Document text ->
◇ ◇ ◇

Backwards compatibility has been far more central to conversations about next-gen consoles than most would have predicted. With new information presented this week on both the Xbox Series X and PS5, both updates featured backwards compatibility front and centre. So, why are old games so crucial to the future of gaming?
Will next-gen consoles be good value?
Gamers are acutely aware that next-gen consoles will be expensive and, as a result, both Microsoft and Sony need to make sure players can see long-term value in the new machines.
While prices aren’t confirmed, they’re going to cost just as much, if not more, than previous generations. Supply chains will undoubtedly have been affected by the coronavirus outbreak too, which is likely to have made production slightly more expensive.
So, thanks to the comprehensive backwards compatibility features that seem to be available on both consoles, early-adopters won’t be unwrapping their new console only to grumble about the lack of new games they can play on it.
For example, while Godfall’s reveal as a PS5 launch title didn’t get too many gamers excited, who wouldn’t be excited to fire up retro PlayStation classics that they’ve been missing for years? Yes, we still need new titles, but a diverse library including brand-new titles mixed with retro favourites is an appealing pitch. The current PlayStation Store offers one or two token gestures in this department but doesn’t go the whole hog.

◇ ◇ ◇

Dataset records ->

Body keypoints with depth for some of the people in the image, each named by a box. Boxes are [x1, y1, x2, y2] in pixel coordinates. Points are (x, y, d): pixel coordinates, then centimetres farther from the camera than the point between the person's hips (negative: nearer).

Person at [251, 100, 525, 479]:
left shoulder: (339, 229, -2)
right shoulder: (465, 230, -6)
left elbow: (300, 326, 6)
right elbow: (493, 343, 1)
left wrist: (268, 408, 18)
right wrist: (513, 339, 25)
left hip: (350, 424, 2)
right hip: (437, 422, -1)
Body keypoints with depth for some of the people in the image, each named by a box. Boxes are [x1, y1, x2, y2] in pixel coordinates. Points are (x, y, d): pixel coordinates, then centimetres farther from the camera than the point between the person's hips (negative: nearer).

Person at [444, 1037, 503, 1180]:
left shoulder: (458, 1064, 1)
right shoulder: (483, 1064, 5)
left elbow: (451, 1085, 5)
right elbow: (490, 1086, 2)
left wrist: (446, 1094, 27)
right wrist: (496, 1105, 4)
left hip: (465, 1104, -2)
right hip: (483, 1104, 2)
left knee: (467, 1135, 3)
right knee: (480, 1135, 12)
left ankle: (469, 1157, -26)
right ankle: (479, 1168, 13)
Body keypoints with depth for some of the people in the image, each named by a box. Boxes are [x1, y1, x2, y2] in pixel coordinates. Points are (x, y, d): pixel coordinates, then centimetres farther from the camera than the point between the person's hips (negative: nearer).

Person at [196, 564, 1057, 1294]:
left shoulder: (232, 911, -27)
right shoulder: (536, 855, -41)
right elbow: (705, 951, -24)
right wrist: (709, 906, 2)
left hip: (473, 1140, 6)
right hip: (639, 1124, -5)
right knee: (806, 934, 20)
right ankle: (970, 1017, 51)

◇ ◇ ◇

Apply what you read ->
A – The article on backwards compatibility in next-gen consoles says Microsoft and Sony must make sure players see long-term value in the new machines. Explain why, using the reason the article gives.
B – Write what follows the last sentence of the article on backwards compatibility in next-gen consoles.

Results by task ->
A – Gamers know the new consoles will be expensive. They will likely cost as much as previous generations or more, and coronavirus disruption to supply chains has probably made production slightly more expensive. So both companies need buyers to see lasting value that justifies the price.

B –
A new outlook on backwards compatibility
One worry, for Sony and Microsoft, (rather than for gamers,) will be whether this backwards compatibility cuts down on purchases of new games.
Remember the PS3 launching with backwards compatibility? Initial launch versions of the console played PS2 games too. After a while, Sony axed this, seemingly because people weren’t buying enough new games. Now, we’re getting a value-adding feature that console makers weren’t previously happy to offer.
Those with large digital games libraries could hop onto the new console without buying a game for months. If lots do, how will developers and console manufacturers feel about the feature?
So, this time around, things are different. The sheer level of competition between these two next-gen consoles has meant that neither is willing to potentially offer the other any advantage by denying backwards compatibility, even if it impacts on game sales at times. Equally, with digital libraries increasingly replacing physical discs, there seems less excuse not to offer backwards compatibility.
Dragging retro games into the next-gen
Loads of gamers I’ve spoken to remember buying a single game multiple times. The Last of Us, having bridged the gap between the PS3 and PS4, is a common offender. As is Oblivion, since it became available on PS4 via the PlayStation Store. Buying the same game multiple times sucks and thankfully backwards compatibility seems to be ready to put an end to it.
The Xbox Series X can also enhance Xbox One games, so there won’t be any pricey ‘re-mastered’ versions flying off the shelves. Instead, if you’ve already bought a digital copy of say, Cyberpunk 2077, on Xbox One, then you’ll be able to play that digital copy if you upgrade to the Xbox Series X. Phew.
Is the price right?
But, prices will be a crucial factor in all of this. Before we get too excited about Sony and Microsoft offering up libraries of old classics on new, shiny consoles, let’s see how much those old classics cost and, indeed, how much the consoles themselves cost.
It would be a shame for backwards compatibility to re-boot old classic games, only for them to feel like a money-grabbing ‘money for old rope’ sort of offering.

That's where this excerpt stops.